TO DO:
In the records below, which lines include "cookies"? Copy them.

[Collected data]
<<<<

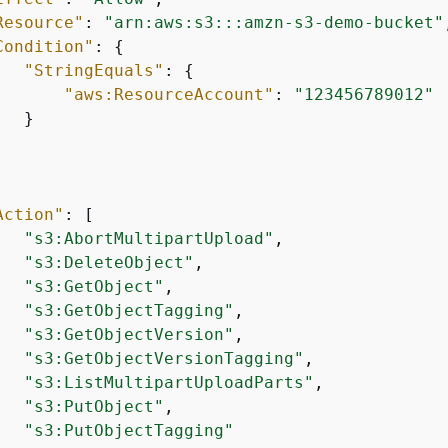
Resource"
: 
"arn:aws:s3:::amzn-s3-demo-bucket"
Condition"
: 
{
"StringEquals"
: 
{
"aws:ResourceAccount"
: 
"123456789012"
  }

Action"
: [

"s3:AbortMultipartUpload"
,

"s3:DeleteObject"
,

"s3:GetObject"
,

"s3:GetObjectTagging"
,

"s3:GetObjectVersion"
,

"s3:GetObjectVersionTagging"
,

"s3:ListMultipartUploadParts"
,

"s3:PutObject"
,

"s3:PutObjectTagging"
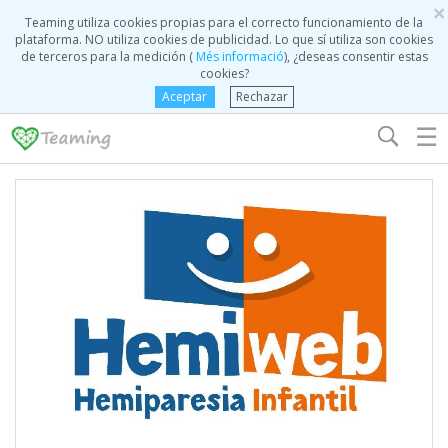
×
Teaming utiliza cookies propias para el correcto funcionamiento de la
plataforma. NO utiliza cookies de publicidad. Lo que sí utiliza son cookies
de terceros para la medición (
Més informació
), ¿deseas consentir estas
cookies?
Aceptar
Rechazar
☰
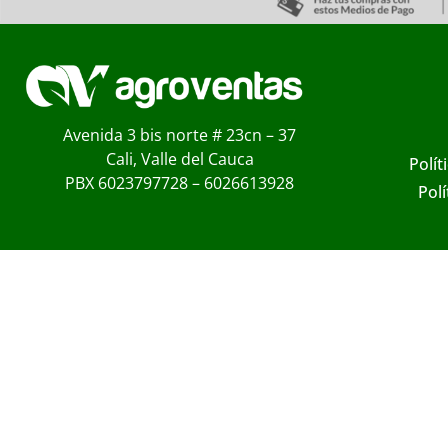
Avenida 3 bis norte # 23cn – 37
Cali, Valle del Cauca
Polít
PBX 6023797728 – 6026613928
Pol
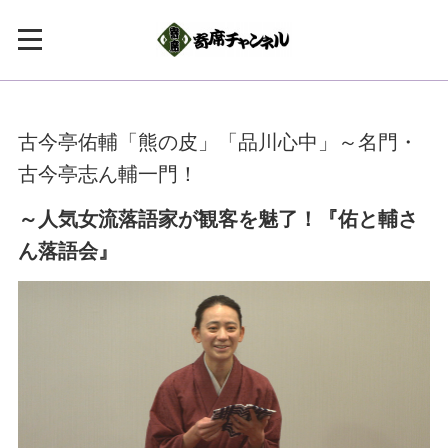
古今亭佑輔「熊の皮」「品川心中」～名門・
古今亭志ん輔一門！
～人気女流落語家が観客を魅了！『佑と輔さ
ん落語会』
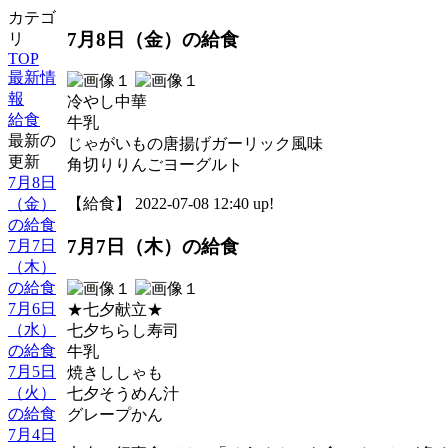
カテゴ
7月8日（金）の給食
リ
TOP
最新情
報
冷やし中華
給食
牛乳
最新の
じゃがいもの唐揚げガーリック風味
更新
角切りりんごヨーグルト
7月8日
（金）
【給食】 2022-07-08 12:40 up!
の給食
7月7日（木）の給食
7月7日
（木）
の給食
7月6日
★七夕献立★
（水）
七夕ちらし寿司
の給食
牛乳
7月5日
焼きししゃも
（火）
七夕そうめん汁
の給食
グレープかん
7月4日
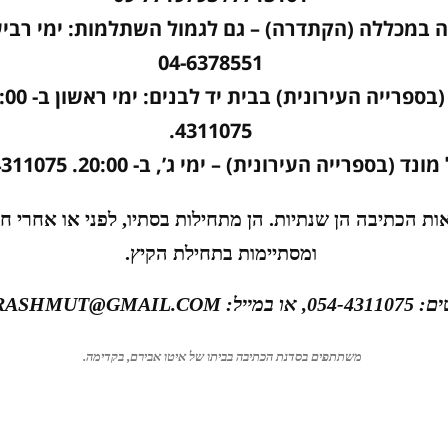
ה
04-6378551
4311075.
מונד
(בספרייה העירונית)
–
ימי ג’, ב- 20:00. 054-4311075
ות הכתיבה הן שנתיות. הן מתחילות בסתיו, לפני או אחרי חג
ומסתיימות בתחילת הקיץ.
יל: HITRASHMUT@GMAIL.COM
משתתפים בסדנת הכתיבה בביתו של איטו אבירם, בקדימה.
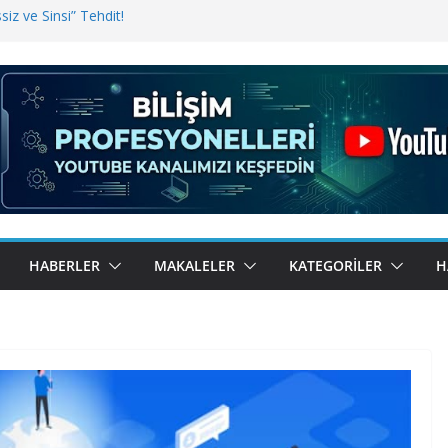
iz ve Sinsi” Tehdit!
inde Erişim Sorunu
i, Bugün BulutTahsilat’ta
ndı? Kemal Oral Tüm Sorularımızı
HABERLER
MAKALELER
KATEGORILER
H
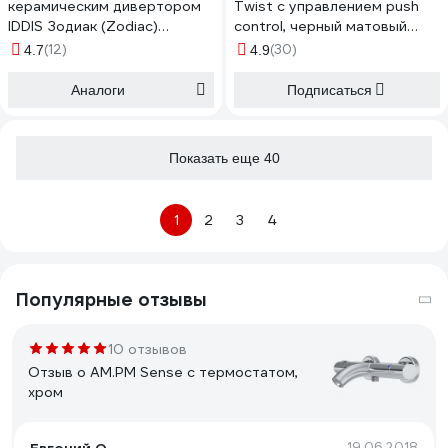
керамическим дивертором
Twist с управлением push
IDDIS Зодиак (Zodiac)
control, черный матовый
ZODSB02i02WA
TWIBLBTi02WA
(12)
(30)
4.7
4.9
Аналоги
Подписаться
Показать еще 40
1
2
3
4
Популярные отзывы
10 отзывов
Отзыв о AM.PM Sense с термостатом,
хром
19.06.2018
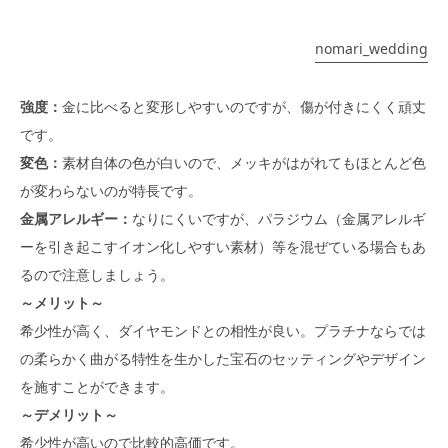
nomari_wedding
強度：
金に比べると変形しやすいのですが、傷が付きにくく頑丈
です。
変色：
素材自体の色が白いので、メッキがはがれてもほとんど色
が変わらないのが特長です。
金属アレルギー：
なりにくいですが、パラジウム（金属アレルギ
ーを引き起こすイオン化しやすい素材）等を混ぜている場合もあ
るので注意しましょう。
～メリット～
希少性が高く、ダイヤモンドとの相性が良い。プラチナならでは
の柔らかく曲がる特性を生かした宝石のセッティングやデザイン
を施すことができます。
～デメリット～
希少性が高いので比較的高価です。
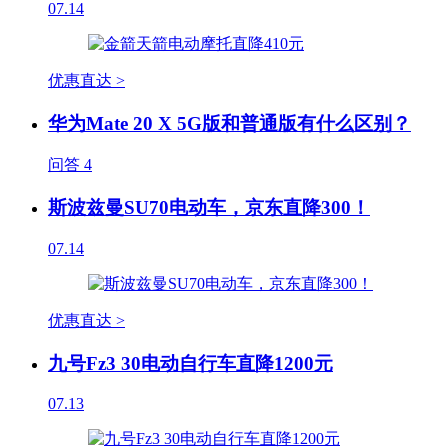
07.14
优惠直达 >
华为Mate 20 X 5G版和普通版有什么区别？
问答
4
斯波兹曼SU70电动车，京东直降300！
07.14
优惠直达 >
九号Fz3 30电动自行车直降1200元
07.13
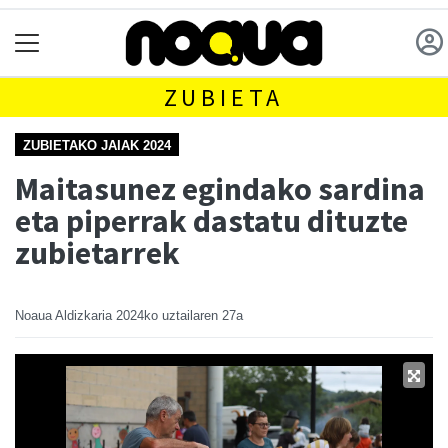
ZUBIETA
ZUBIETAKO JAIAK 2024
Maitasunez egindako sardina
eta piperrak dastatu dituzte
zubietarrek
Noaua Aldizkaria
2024ko uztailaren 27a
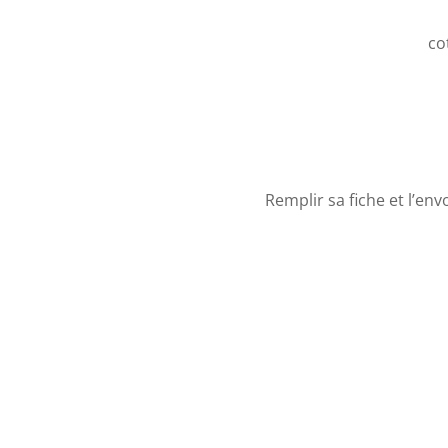
co
Remplir sa fiche et l’en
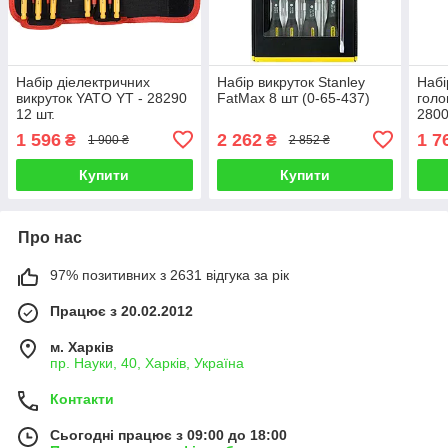
Набір діелектричних
Набір викруток Stanley
Набі
викруток YATO YT - 28290
FatMax 8 шт (0-65-437)
голо
12 шт.
280
1 596
2 262
1 7
₴
₴
1 900 ₴
2 852 ₴
Купити
Купити
Про нас
97% позитивних з 2631 відгука за рік
Працює з 20.02.2012
м. Харків
пр. Науки, 40, Харків, Україна
Контакти
Сьогодні працює з 09:00 до 18:00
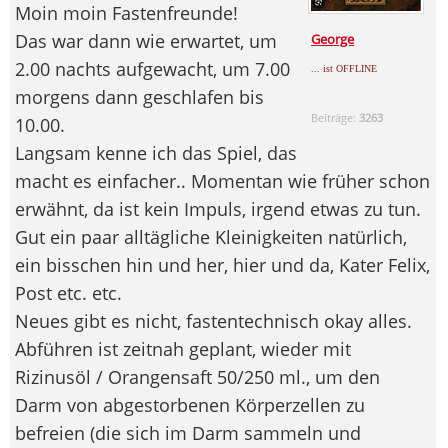
Moin moin Fastenfreunde!
Das war dann wie erwartet, um
George
2.00 nachts aufgewacht, um 7.00
... ist OFFLINE
morgens dann geschlafen bis
Beiträge:
3263
10.00.
Langsam kenne ich das Spiel, das
macht es einfacher.. Momentan wie früher schon
erwähnt, da ist kein Impuls, irgend etwas zu tun.
Gut ein paar alltägliche Kleinigkeiten natürlich,
ein bisschen hin und her, hier und da, Kater Felix,
Post etc. etc.
Neues gibt es nicht, fastentechnisch okay alles.
Abführen ist zeitnah geplant, wieder mit
Rizinusöl / Orangensaft 50/250 ml., um den
Darm von abgestorbenen Körperzellen zu
befreien (die sich im Darm sammeln und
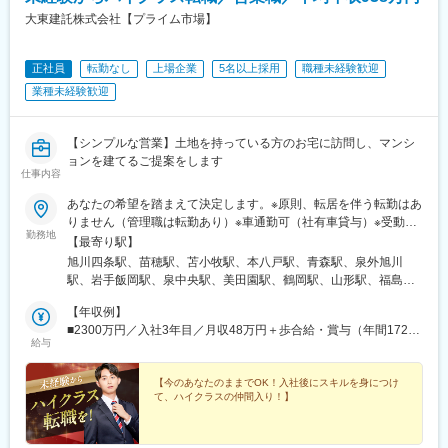
駅、新居浜駅、高知駅、後免中町駅、国見駅(高知県)、佐賀駅、唐
駅、天理駅、和歌山駅、紀伊田辺駅、橋本駅(和歌山県)、打田駅、
大東建託株式会社【プライム市場】
津駅、鳥栖駅、住吉駅(長崎県)、佐世保駅、小江駅、西大分駅、別
鳥取駅、松江駅、岡山駅、倉敷駅、津山駅、広島駅、福山駅、呉
府大学駅、中津駅(大分県)、宮崎駅、都城駅、日向市駅、市役所前
駅、東広島駅、下関駅、山口駅(山口県)、宇部駅、徳山駅、徳島
駅(鹿児島県)、北永野田駅、宮ケ浜駅、あおば通駅、さっぽろ駅、
正社員
転勤なし
上場企業
5名以上採用
職種未経験歓迎
駅、阿南駅、高松駅(香川県)、丸亀駅、詫間駅、松山駅(愛媛県)、
北与野駅、田町駅(東京都)、神奈川駅、伏見駅(愛知県)、本町駅、
今治駅、新居浜駅、後免町駅(鉄道線)、高知駅、天神南駅、小倉駅
業種未経験歓迎
三ノ宮駅、八丁堀駅(広島県)、博多駅、北２４条駅、宮原駅、国道
(福岡県)、久留米駅、飯塚駅、大牟田駅、春日駅(福岡県)、佐賀
駅、平沼橋駅、蒔田駅、新杉田駅、センター北駅、宮前平駅、自
駅、唐津駅、鳥栖駅、長崎駅(長崎県)、佐世保駅、諫早駅、熊本
由ケ丘駅(愛知県)、中村日赤駅、上前津駅、川名駅、瑞穂運動場西
駅、八代駅、愛野駅、大分駅、別府駅(大分県)、中津駅(大分県)、
【シンプルな営業】土地を持っている方のお宅に訪問し、マンシ
駅、西高蔵駅、本笠寺駅、本郷駅(愛知県)、原駅(愛知県)、二条城
佐伯駅、宮崎駅、都城駅、日向市駅、鹿児島駅、霧島神宮駅、宮
ョンを建てるご提案をします
前駅、観月橋駅、野江内代駅、海老江駅、西長堀駅、谷町九丁目
仕事内容
ケ浜駅、三河安城駅、金山駅(愛知県)、ナゴヤドーム前矢田駅、下
駅、ＪＲ難波駅、新深江駅、千林駅、松虫駅、住吉東駅、天下茶
灘駅、宇和島駅、道後公園駅、石岡駅、東岡山駅、西大寺駅、北
屋駅、今福鶴見駅、安立町駅、出戸駅、中崎町駅、谷町四丁目
あなたの希望を踏まえて決定します。※原則、転居を伴う転勤はあ
長瀬駅、水沢駅、平泉駅、北上駅、岐阜羽島駅、高山駅、大垣
駅、今川駅(大阪府)、摂津本山駅、湊川駅、高速長田駅、南公園
りません（管理職は転勤あり）※車通勤可（社有車貸与）※受動喫
駅、南宮崎駅、日向住吉駅、油津駅、南仙台駅、多賀城駅、トロ
勤務地
駅、舟入幸町駅、広島駅、大濠公園駅、七隈駅、交通局前駅(熊本
煙対策あり※支店ごと常に募集人数の変動があります。配属希望支
【最寄り駅】
ッコ嵯峨駅、嵐山駅(京福線)、阿蘇駅、水前寺公園駅、長野原草津
県)、二重橋前駅、銀座駅、六本木一丁目駅、新宿御苑前駅、後楽
店の空き状況は、ご応募時にご確認ください【本社】東京都港区
旭川四条駅、苗穂駅、苫小牧駅、本八戸駅、青森駅、泉外旭川
口駅、新前橋駅、三原駅、宮島口駅、尾道駅、宇多津駅、坂出
園駅、住吉駅(東京都)、大崎広小路駅、祐天寺駅、蒲田駅、池ノ上
港南2-16-1 品川イーストワンタワー21～24階（各線「品川駅」
駅、岩手飯岡駅、泉中央駅、美田園駅、鶴岡駅、山形駅、福島駅
駅、多度津駅、高知橋駅、須崎駅、後免駅、新鳥栖駅、伊万里
駅、西日暮里駅、下板橋駅、豊島園駅(西武線)、泊駅(三重県)、高
港南口より徒歩2分）◎勤務地限定制度あり…社員一人ひとりの生
(福島県)、郡山駅(福島県)、上所駅、長岡駅、長野駅、西上田駅、
駅、武雄温泉駅、浦和駅、熊谷駅、志茂駅、宇治山田駅、播磨
知駅前駅、後免西町駅、昭和町通駅、広瀬通駅、大通駅、芝公園
活事情に配慮して働きやすい環境づくりを進めています。
【年収例】
松本駅、不二越駅、金沢駅、新福井駅、江曽島駅、小山駅、太田
駅、面白山高原駅、伊勢中川駅、かみのやま温泉駅、新庄駅、新
駅、新高島駅、国際センター駅、神戸三宮駅(阪神)、銀山町駅、加
■2300万円／入社3年目／月収48万円＋歩合給・賞与（年間1724
駅(群馬県)、前橋大島駅、高崎駅、新白岡駅、上熊谷駅、北上尾
下関駅、清流新岩国駅、新山口駅、富士急ハイランド駅、石和温
給与
茂宮駅、西横浜駅、八事日赤駅、桃山御陵前駅、野田駅(阪神線)、
万円）
駅、加茂宮駅、武蔵浦和駅、川口元郷駅、新河岸駅、入曽駅、志
泉駅、小淵沢駅、守山駅、彦根駅、米原駅、川内駅(鹿児島県)、指
四天王寺前夕陽ケ丘駅、大国町駅、森小路駅、昭和町駅(大阪府)、
木駅、東所沢駅、春日部駅、越谷駅、三郷中央駅、水戸駅、つく
宿駅、鹿児島中央駅前駅、森岳駅、角館駅、東能代駅、燕三条
花園町駅、細井川駅、梅田駅(地下鉄)、針中野駅、長田駅(神戸市
【今のあなたのままでOK！入社後にスキルを身につけ
ば駅、守谷駅、柏の葉キャンパス駅、公津の杜駅、県庁前駅(千葉
駅、村上駅(新潟県)、ガーラ湯沢駅、新横浜駅、大船駅、小田原
て、ハイクラスの仲間入り！】
営)、市民広場駅、舟入本町駅、家庭裁判所前駅、味噌天神前駅、
県)、上総村上駅、八千代緑が丘駅、東松戸駅、西船橋駅、三鷹
駅、鰺ケ沢駅、新青森駅、本八戸駅、三島駅、沼津駅、熱海駅、
京橋駅(東京都)、銀座一丁目駅、麻布十番駅、東新宿駅、飯田橋
駅、恋ケ窪駅、武蔵砂川駅、甲州街道駅、河辺駅、北八王子駅、
加賀温泉駅、東金沢駅、小松駅、賀来駅、由布院駅、南風崎駅、
駅、五反田駅、下北沢駅、西日暮里駅(舎人ライナー)、板橋区役所
町田駅、相模原駅、百合ケ丘駅、津田山駅、東門前駅、仲町台
長崎駅前駅、塩尻駅、松本駅、権堂駅、米子空港駅(鉄道)、境港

>>>>

SOLUTION TO THE PROBLEM:
Teaming utiliza cookies propias para el correcto funcionamiento de la
plataforma. NO utiliza cookies de publicidad. Lo que sí utiliza son cookies
cookies?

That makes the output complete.